Stated goal a: List every numerical result that the worked solution of the motorbike problem arrives at, with its unit.

Starting from rest at time \(t=0\), a circus stunt man drives a motorbike on a horizontal circular track of radius \(10.0 \mathrm{~m}\). His speed is given by \(v=c t^{2}\), where \(c=1.00 \mathrm{~m} / \mathrm{s}^{3}\). At \(t=2.00 \mathrm{~s}\), what is the angle between his (total) acceleration vector and his radial acceleration vector?

Short Answer

Expert verified
The angle is approximately \( 68.2^\circ \).

Step by step solution

01

Identify the velocity equation

The velocity of the stunt man is given by the equation \( v = c t^2 \), where \( c = 1.00 \, \text{m/s}^3 \). At \( t = 2.00 \, \text{s} \), substitute to find the velocity: \( v = 1.00 \, (2.00)^2 = 4.00 \, \text{m/s} \).
02

Calculate the radial acceleration

The radial acceleration is given by \( a_r = \frac{v^2}{r} \), where \( r = 10.0 \, \text{m} \). Substitute the values \( v = 4.00 \, \text{m/s} \) and \( r = 10.0 \, \text{m} \) to calculate \( a_r \): \ \( a_r = \frac{(4.00)^2}{10.0} = 1.60 \, \text{m/s}^2 \).

Data excerpts:
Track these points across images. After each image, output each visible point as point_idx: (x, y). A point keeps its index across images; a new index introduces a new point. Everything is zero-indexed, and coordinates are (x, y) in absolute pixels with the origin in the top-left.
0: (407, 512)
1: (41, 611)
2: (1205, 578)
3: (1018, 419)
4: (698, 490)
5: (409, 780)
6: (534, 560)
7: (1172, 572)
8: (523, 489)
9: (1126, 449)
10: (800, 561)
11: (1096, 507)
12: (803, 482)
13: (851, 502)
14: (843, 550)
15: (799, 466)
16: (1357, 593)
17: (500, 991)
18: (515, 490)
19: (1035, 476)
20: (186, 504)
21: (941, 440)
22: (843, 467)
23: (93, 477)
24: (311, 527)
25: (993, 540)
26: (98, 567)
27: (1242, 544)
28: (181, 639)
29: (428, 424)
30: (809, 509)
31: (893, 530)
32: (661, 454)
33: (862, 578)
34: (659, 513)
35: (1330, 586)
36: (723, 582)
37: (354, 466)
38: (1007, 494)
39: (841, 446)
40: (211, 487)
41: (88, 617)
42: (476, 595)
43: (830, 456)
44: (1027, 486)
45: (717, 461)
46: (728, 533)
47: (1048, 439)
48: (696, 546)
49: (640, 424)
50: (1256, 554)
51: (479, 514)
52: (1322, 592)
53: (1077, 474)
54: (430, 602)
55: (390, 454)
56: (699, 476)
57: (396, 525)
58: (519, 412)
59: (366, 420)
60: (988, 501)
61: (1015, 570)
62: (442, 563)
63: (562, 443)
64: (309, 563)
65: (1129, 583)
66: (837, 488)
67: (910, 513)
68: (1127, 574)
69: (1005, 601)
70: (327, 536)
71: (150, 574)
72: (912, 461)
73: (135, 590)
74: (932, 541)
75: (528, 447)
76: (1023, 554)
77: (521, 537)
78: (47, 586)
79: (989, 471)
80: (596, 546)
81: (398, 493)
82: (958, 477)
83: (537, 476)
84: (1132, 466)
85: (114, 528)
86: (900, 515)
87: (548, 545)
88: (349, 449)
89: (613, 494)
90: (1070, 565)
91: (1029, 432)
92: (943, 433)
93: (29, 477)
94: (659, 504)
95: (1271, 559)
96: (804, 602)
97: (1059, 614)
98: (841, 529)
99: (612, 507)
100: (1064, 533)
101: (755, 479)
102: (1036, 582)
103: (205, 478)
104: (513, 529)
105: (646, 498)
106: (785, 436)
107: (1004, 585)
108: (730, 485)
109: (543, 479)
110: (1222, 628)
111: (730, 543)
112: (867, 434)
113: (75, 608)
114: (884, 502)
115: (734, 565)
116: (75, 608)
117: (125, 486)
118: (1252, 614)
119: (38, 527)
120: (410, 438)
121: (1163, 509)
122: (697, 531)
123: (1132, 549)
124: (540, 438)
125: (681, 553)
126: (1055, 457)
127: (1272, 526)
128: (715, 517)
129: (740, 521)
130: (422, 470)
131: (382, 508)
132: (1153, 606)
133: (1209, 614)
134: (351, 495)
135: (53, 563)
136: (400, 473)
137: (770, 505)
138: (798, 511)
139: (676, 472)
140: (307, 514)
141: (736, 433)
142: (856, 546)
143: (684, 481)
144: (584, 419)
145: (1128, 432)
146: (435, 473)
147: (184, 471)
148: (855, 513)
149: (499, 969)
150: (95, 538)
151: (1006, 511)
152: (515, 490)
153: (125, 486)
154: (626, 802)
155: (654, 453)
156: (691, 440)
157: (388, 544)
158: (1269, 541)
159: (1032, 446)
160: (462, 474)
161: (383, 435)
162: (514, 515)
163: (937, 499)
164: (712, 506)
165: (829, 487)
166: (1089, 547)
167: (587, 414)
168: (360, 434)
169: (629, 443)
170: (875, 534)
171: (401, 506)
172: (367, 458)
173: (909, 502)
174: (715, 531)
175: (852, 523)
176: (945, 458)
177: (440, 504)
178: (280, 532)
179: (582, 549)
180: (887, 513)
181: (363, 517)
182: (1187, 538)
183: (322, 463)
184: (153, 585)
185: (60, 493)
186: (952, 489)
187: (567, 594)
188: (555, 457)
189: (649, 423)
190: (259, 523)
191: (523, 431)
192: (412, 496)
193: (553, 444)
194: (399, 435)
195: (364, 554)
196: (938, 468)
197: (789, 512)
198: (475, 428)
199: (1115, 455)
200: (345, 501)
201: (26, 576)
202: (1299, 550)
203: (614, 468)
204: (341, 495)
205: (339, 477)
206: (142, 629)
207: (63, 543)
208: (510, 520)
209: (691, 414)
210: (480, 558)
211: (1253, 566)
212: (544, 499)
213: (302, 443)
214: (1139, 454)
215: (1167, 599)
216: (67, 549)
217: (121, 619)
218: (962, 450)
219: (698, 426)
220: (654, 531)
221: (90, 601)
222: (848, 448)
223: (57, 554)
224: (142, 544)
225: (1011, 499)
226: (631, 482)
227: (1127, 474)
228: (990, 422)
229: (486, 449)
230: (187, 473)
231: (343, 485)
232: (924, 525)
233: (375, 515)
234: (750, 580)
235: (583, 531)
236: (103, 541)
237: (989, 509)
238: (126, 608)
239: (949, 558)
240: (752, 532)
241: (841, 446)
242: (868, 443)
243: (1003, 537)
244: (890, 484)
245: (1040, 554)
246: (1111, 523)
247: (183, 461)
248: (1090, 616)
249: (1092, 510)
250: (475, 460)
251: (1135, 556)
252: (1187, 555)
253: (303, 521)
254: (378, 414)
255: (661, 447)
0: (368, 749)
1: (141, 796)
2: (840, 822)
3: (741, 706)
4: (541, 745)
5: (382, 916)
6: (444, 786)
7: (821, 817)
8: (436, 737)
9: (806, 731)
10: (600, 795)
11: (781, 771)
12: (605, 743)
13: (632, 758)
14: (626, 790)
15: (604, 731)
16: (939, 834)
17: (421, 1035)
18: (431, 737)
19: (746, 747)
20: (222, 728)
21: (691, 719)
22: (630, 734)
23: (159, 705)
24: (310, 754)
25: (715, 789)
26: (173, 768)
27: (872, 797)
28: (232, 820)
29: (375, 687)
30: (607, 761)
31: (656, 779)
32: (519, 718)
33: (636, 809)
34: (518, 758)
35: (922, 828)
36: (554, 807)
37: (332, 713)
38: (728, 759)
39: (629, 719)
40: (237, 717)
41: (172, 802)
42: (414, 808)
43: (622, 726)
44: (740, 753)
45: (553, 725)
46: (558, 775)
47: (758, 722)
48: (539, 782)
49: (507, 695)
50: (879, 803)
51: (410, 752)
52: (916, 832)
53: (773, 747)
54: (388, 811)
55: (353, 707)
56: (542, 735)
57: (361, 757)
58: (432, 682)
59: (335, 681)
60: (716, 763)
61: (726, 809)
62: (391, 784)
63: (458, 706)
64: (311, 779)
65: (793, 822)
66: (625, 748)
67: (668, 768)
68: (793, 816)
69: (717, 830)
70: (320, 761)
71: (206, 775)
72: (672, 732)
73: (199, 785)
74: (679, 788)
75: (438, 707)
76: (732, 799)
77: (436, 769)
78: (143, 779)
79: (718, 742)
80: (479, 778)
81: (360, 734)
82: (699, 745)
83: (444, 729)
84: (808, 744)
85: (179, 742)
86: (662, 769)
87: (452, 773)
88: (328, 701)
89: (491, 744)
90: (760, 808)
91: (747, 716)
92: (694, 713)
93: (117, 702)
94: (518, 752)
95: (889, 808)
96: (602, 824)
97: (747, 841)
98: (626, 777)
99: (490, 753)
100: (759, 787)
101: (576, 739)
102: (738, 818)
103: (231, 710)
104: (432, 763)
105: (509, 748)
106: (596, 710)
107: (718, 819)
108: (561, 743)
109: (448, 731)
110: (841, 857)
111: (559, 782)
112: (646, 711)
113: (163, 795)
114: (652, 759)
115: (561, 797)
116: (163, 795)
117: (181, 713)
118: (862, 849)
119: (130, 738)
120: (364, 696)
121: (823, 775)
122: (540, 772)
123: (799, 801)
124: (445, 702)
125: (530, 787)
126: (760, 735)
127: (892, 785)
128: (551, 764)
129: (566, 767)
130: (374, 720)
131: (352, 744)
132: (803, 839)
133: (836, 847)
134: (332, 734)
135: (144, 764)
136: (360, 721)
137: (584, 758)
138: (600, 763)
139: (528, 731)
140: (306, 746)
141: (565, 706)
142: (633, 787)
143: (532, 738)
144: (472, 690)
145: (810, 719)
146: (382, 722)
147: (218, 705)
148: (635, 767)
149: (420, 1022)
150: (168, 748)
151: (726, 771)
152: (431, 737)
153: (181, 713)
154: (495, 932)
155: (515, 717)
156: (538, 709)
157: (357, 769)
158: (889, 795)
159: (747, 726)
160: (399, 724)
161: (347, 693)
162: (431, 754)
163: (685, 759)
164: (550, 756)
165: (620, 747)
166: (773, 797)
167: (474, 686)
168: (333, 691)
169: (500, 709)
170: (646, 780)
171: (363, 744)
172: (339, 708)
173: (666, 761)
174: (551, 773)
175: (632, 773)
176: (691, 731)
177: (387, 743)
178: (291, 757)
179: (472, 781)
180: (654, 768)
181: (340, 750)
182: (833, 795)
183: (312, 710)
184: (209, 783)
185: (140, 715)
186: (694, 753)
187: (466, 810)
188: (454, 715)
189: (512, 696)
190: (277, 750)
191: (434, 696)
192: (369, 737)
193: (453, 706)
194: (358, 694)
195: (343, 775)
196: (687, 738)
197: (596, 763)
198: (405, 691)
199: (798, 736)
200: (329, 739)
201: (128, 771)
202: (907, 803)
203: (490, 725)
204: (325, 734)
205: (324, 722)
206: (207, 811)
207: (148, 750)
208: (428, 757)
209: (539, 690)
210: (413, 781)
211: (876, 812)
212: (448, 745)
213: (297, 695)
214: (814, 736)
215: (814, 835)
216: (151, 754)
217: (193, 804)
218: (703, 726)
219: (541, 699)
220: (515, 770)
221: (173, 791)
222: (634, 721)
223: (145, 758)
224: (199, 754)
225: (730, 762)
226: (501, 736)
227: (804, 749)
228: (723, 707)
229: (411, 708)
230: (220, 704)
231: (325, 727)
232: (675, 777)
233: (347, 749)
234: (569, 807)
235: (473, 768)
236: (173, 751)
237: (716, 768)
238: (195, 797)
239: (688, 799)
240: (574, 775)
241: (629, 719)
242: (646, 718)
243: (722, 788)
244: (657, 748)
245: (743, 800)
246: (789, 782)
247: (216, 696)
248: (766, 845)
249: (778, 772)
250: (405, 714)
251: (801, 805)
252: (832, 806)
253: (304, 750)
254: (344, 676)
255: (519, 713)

Stated goal b: Reproduce the stretch of the records from their start through the line that contains "67: (910, 513)".

Task solution a:
68.2°
4.00 m/s
1.60 m/s²

Task solution b:
Track these points across images. After each image, output each visible point as point_idx: (x, y). A point keeps its index across images; a new index introduces a new point. Everything is zero-indexed, and coordinates are (x, y) in absolute pixels with the origin in the top-left.
0: (407, 512)
1: (41, 611)
2: (1205, 578)
3: (1018, 419)
4: (698, 490)
5: (409, 780)
6: (534, 560)
7: (1172, 572)
8: (523, 489)
9: (1126, 449)
10: (800, 561)
11: (1096, 507)
12: (803, 482)
13: (851, 502)
14: (843, 550)
15: (799, 466)
16: (1357, 593)
17: (500, 991)
18: (515, 490)
19: (1035, 476)
20: (186, 504)
21: (941, 440)
22: (843, 467)
23: (93, 477)
24: (311, 527)
25: (993, 540)
26: (98, 567)
27: (1242, 544)
28: (181, 639)
29: (428, 424)
30: (809, 509)
31: (893, 530)
32: (661, 454)
33: (862, 578)
34: (659, 513)
35: (1330, 586)
36: (723, 582)
37: (354, 466)
38: (1007, 494)
39: (841, 446)
40: (211, 487)
41: (88, 617)
42: (476, 595)
43: (830, 456)
44: (1027, 486)
45: (717, 461)
46: (728, 533)
47: (1048, 439)
48: (696, 546)
49: (640, 424)
50: (1256, 554)
51: (479, 514)
52: (1322, 592)
53: (1077, 474)
54: (430, 602)
55: (390, 454)
56: (699, 476)
57: (396, 525)
58: (519, 412)
59: (366, 420)
60: (988, 501)
61: (1015, 570)
62: (442, 563)
63: (562, 443)
64: (309, 563)
65: (1129, 583)
66: (837, 488)
67: (910, 513)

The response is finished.